Werke von Benjamin Yusupov, Iván Fischer, Giya Kancheli und anderen

Listen to our Cry

Reinhold Friedrich (Trompete), Dorothee Mields (Sopran), Eriko Takezawa (Klavier), Georgisches Kammerorchester Ingolstadt, Ltg. Ruben Gazarian

Rubrik: CDs
Verlag/Label: Ars Produktion ARS 38 318
erschienen in: das Orchester 11/2021 , Seite 80

Ein blind Geborener hat mal erzählt, dass er sich die Farbe Rot so vorstellt, wie die Trompete klingt. Wer diese Einspielungen hört – von Schofar bis Flügelhorn –, sieht nicht nur eine Farbe, sondern ein breites Spektrum. Die Musiker haben neun Werke zum Komplex gemacht, ihn dem Dirigenten Claudio Abbado gewidmet („den wir alle so sehr vermissen“) und als Titel ein Textstück von Rabbi Nechunya ben Hakana – 1. Jahrhundert nach unserer Zeitrechnung – gewählt: „Nehmt unseren Ruf wahr, hört unser Schreien.“
Das informative Booklet erklärt das Konzept und beschreibt damit den Themenkreis. Es geht um den ewigen Wanderer, den Heimatlosen, den Nomaden – vom biblischen Abraham über Ödipus und Kapitän Nemo bis hin zu Star Wars.

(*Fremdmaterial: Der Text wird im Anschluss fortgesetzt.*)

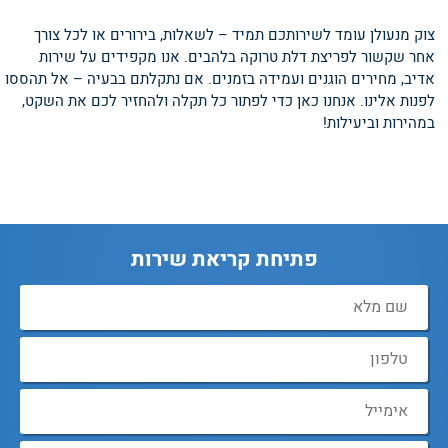
צוק מנעולן עומד לשירותכם תמיד – לשאלות, בירורים או לכל צורך
אחר שקשור לפריצת דלת טרוקה בלהבים. אנו מקפידים על שירות
אדיב, מחירים הוגנים ועמידה בזמנים. אם נתקלתם בבעיה – אל תהססו
לפנות אלינו. אנחנו כאן כדי לפתור כל תקלה ולהחזיר לכם את השקט,
במהירות וביעילות!
פתיחת קריאת שירות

Ein Nomade ist auch der Künstler – Klischee zwar und dennoch wahr. „Der Protagonist (die Trompete) ist […] kulturell verwurzelt, die Autoren (die Komponisten) sind die fliegenden Holländer, die Schiffe ohne Heimat.“
Konkret gesprochen: Die fünf Komponisten haben ihr Geburtsland – unter Zwang oder ohne Zwang – verlassen und sich mit dem Wandern durch verschiedene Kulturen künstlerisch auseinandergesetzt. Die Stücke tragen deshalb allesamt charakteristische Farben einer Nomadenexistenz: Trauer über Verluste, auch Wut, oft verklärende Erinnerungen oder Euphorie angesichts neuer Eindrücke. So entstanden anregende Verbindungen: Religiös-liturgische und weltlich-aufgeklärte, östliche und westliche Musiktraditionen treten in Beziehung. Schon die Titel sprechen: Eine Deutsch-Jiddische Kantate „Die Stimmen der Geister“ (Iván Fischer), Nachtgebete (Giya Kancheli), Auferstehung (Alan Hovhaness), Trennung (Luca Lombardi) und zur Eröffnung der CD das Trompetenkonzert mit Klavier und Streichern Listen to our Cry (Benjamin Yusupov).
Wenn man vom Wandern und Kultur im Plural spricht, haben die Lebensdaten der Komponisten eine gewisse Aussagekraft. Der älteste wurde 1911 geboren (Hovhaness), der jüngste 1962 (Yusupov). Und natürlich erzählt auch ihre Herkunft – von Tadschikistan nach Israel, von Ungarn nach Österreich, von Armenien nach Belgien, in die USA, schließlich mal Rom, mal Israel – respektive ihre Religion eine Menge über das 20. Jahrhundert.
Reinhold Friedrich – seit mehr als dreißig Jahren weltweit gefeiert – führt in diesen Aufnahmen auf modernen und historischen Trompeten den Zuhörer in musikalische Welten von archaisch bis zeitgenössisch, und die Sopranistin Dorothee Mields – eine Spezialistin für Musik des 17. und 18. Jahrhunderts – beweist, dass eine perfekt ausgebildete Stimme den unschuldigen Liebreiz eines Mädchens verströmen kann. Dazu spielt ein Orchester, das mit Klang, Rhythmus und feinen Farbgebungen immer wieder Räume eröffnet – und sie offenhält, ohne Spannungsverluste auch durch langsamste, lange Passagen hindurch.